Contact Painting
Lo Brutto Stahl is pleased to share Simon Callery's solo exhibition Contact Painting, on view at Centro de Arte, Caja de Burgos, Spain, from June 9 to September 24, 2023.
The show brings together all the paintings made in response to the archaeological excavations at Moel y Gaer, Bodfari, Denbighshire, North Wales, 2013 – 2018 and two from excavations at Nesscliffe Hill, Shropshire 2019 – 2022.
“A physical record of the landscape, rather than a representation of it” Simon Callery (London, 1960) tells us about his work. At the limit of painting, action and sculptural installation, his work pursues restful emotional perception, far from the speed with which any cultural product (and any process) is consumed today. In 2003 he began working with archaeologists specialising in the Bronze and Iron Age at the University of Oxford. In excavations such as Segbury Camp and Alfred´s Castle he poured fine plaster over a ditch in the farmlands adjacent to the hillfort. Once dry, the plaster had captured the entire chalk surface of the place, not just its negative imprint. The complete work was titled “Trench 10.” Standing upright, it became a huge white painting weighing three tons that made the viewer doubt its archaeological authenticity, its validity as a testimony, and even its artistic virtue.
The realization that the earth revealed a life beyond its immediate surface, and the relationship that the artist was able to transfer to the field of painting, clearly emerged during his participation in the excavation seasons in Moel y Gaer between 2013 and 2018, an Iron Age hill fort near Bodfari, in Wales. This is the first time that all the works carried out at that site during the subsequent excavations have been shown together.
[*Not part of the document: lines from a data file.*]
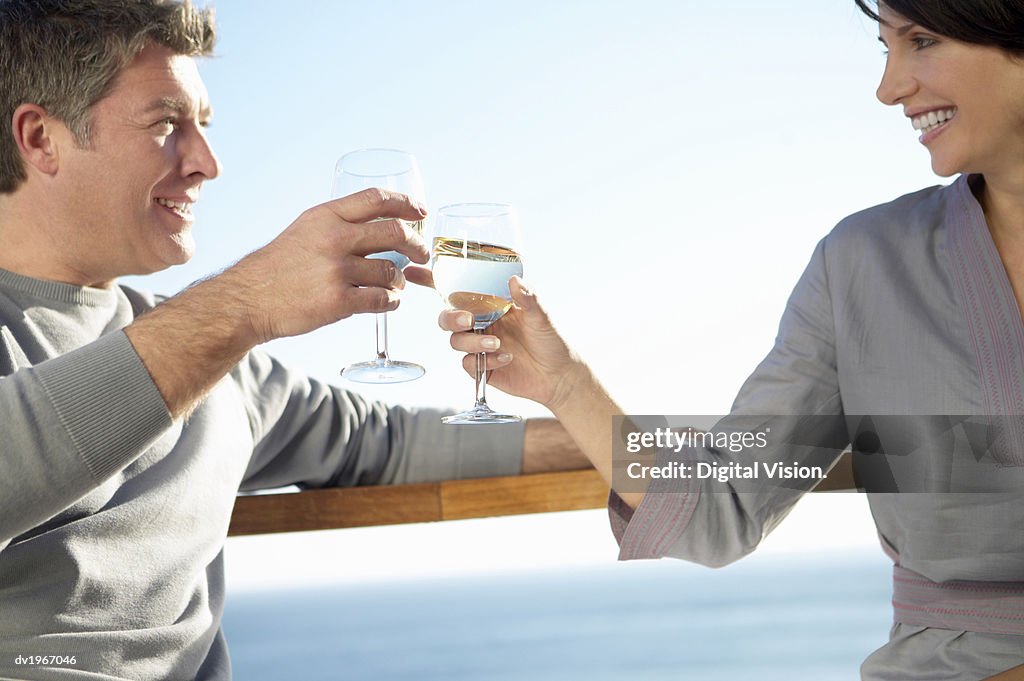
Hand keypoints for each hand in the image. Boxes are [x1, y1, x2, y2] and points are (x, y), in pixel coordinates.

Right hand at [230, 188, 428, 343]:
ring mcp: (337, 271)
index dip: (405, 203)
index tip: (420, 212)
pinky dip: (392, 302)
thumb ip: (338, 224)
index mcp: (326, 216)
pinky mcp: (338, 302)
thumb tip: (378, 225)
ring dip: (400, 279)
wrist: (249, 299)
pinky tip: (388, 301)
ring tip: (396, 284)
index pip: (376, 199)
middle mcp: (334, 239)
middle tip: (421, 254)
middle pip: (395, 232)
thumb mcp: (305, 230)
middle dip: (417, 244)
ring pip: (392, 271)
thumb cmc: (279, 266)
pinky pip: (383, 300)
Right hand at [439, 276, 583, 411]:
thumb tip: (515, 280)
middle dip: (451, 317)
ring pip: (455, 341)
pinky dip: (484, 361)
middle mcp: (481, 322)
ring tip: (496, 344)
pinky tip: (505, 359)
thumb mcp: (543, 316)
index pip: (457, 289)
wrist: (560, 377)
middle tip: (468, 320)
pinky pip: (468, 364)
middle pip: (447, 316)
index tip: (413, 271)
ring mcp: (479, 345)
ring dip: (472, 341)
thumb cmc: (552, 341)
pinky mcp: (482, 368)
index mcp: (491, 303)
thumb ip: (529, 298)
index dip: (432, 280)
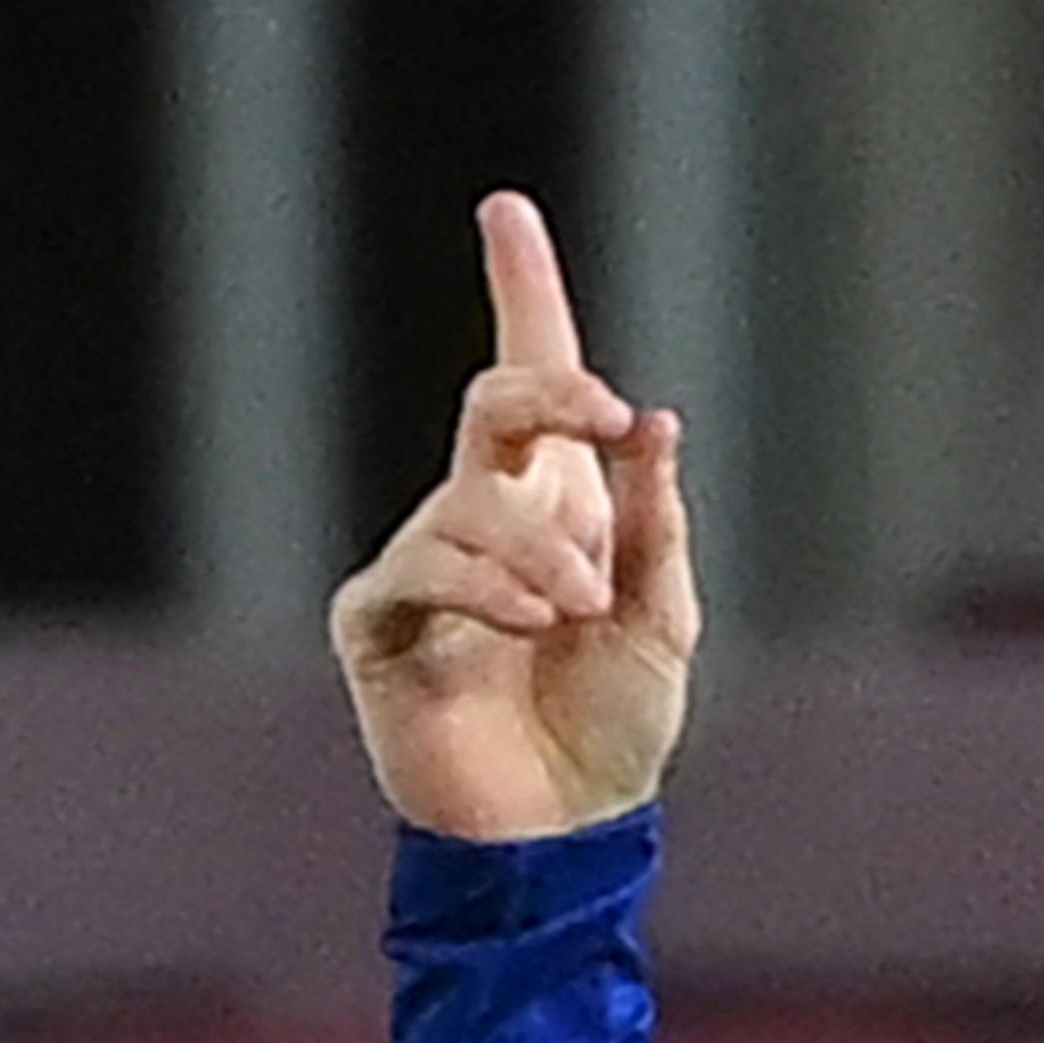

The trench of the excavation operates, according to Callery, like the classic devices used to capture the landscape, as the “veil” of Alberti that allows to reduce the scale of what is contemplated and represent it on a canvas. Callery uses it for the same purpose, but accepts that the spatial depth of the sample will cause a vacuum, both in what is transposed to the painting and when leaving the ground after removing the canvas.
The spatial depth, real, of the painting, arising from direct experience with the archaeological site, generates an expressive work that is not possible to contain in the margins of the traditional frame. The painting thus becomes the structure of the artwork. The canvases cut in the different seasons were recovered by Callery in the studio, where he sewed them, patched them and set them up to strip them of any conventional memory linked to naturalistic representation.